Baxter's boss, Mr. Sheldrake, gets to hear of this apartment and now wishes to use it to conduct an affair. Unfortunately the affair is with Fran Kubelik. The one woman who pays attention to Baxter and someone he finally has a date with. Poor Baxter, always the played, though he finally gets his promotion.
 It's Fran who is being played along too and after finding out that Mr. Sheldrake's promises to divorce his wife are false and she is one in a long string of mistresses, she takes an overdose of pills in Baxter's apartment. Baxter finds her in time and with the help of his doctor neighbour, save her life. She is told to stay put for a couple of days and the two strike up a friendship further strengthening Baxter's feelings for her, but can h give her up when Mr. Sheldrake wants her back? Will she finally settle for Mr. Sheldrake?

This is a mixed genre piece.

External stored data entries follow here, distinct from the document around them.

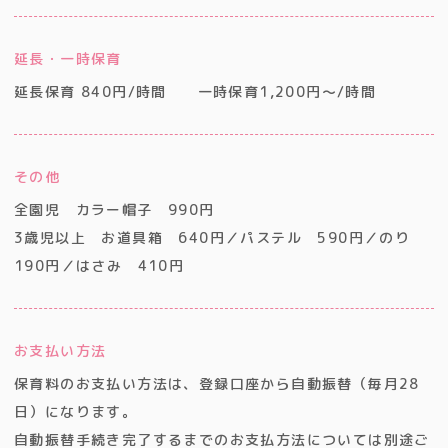
延長・一時保育
延長保育 840円/時間 一時保育1,200円〜/時間
その他
全園児 カラー帽子 990円
3歳児以上 お道具箱 640円／パステル 590円／のり
190円／はさみ 410円
お支払い方法
保育料のお支払い方法は、登録口座から自動振替（毎月28
日）になります。
自動振替手続き完了するまでのお支払方法については別途ご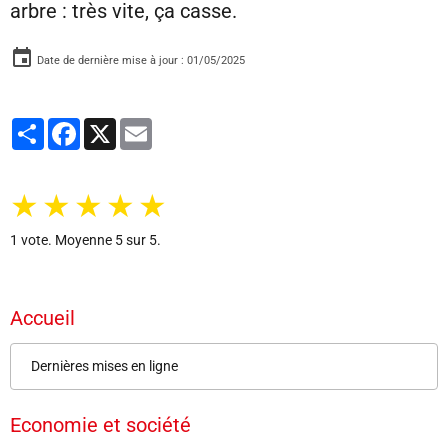
arbre : très vite, ça casse.
Date de dernière mise à jour : 01/05/2025
Partager
Facebook
X
Email
★
★
★
★
★
1
vote. Moyenne
5
sur 5.
Accueil
Dernières mises en ligne
Economie et société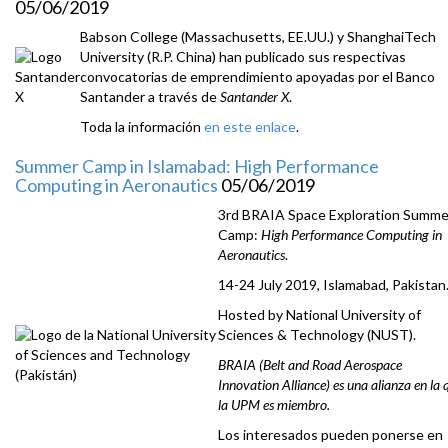
05/06/2019
Babson College (Massachusetts, EE.UU.) y ShanghaiTech
University (R.P. China) han publicado sus respectivas
convocatorias de emprendimiento apoyadas por el Banco
Santander a través de
Santander X
.
Toda la información
en este enlace
.
Summer Camp in Islamabad: High Performance
Computing in Aeronautics
05/06/2019
3rd BRAIA Space Exploration Summe
Camp:
High Performance Computing in
Aeronautics
.
14-24 July 2019, Islamabad, Pakistan
Hosted by National University of
Sciences & Technology (NUST).
BRAIA (Belt and Road Aerospace
Innovation Alliance) es una alianza en la 
la UPM es miembro.
Los interesados pueden ponerse en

Starting off as a satirical comedy, dipping into emotional drama and then finishing with romantic comedy it certainly never gets boring. I'm not sure I find Lemmon and Maclaine to be a particularly believable couple though. I can buy them as friends though and with the excellent last line and the fact that she never shows any romantic inkling to Baxter, I can take it that they will be just good friends. Poor Baxter. Will he ever get what he wants or even deserves?!

Despite their lack of chemistry, Maclaine and Lemmon both shine here. The whole ensemble is great. Particular dues to Jack Kruschen and Naomi Stevens playing Baxter's next door neighbours. He has them convinced that it's him who is partying with different women every night. "Mildred! He's at it again!"

A clever punchy script, acted well and shot lovingly. It's not Wilder's best, but it's certainly up there. Certainly belongs on this list.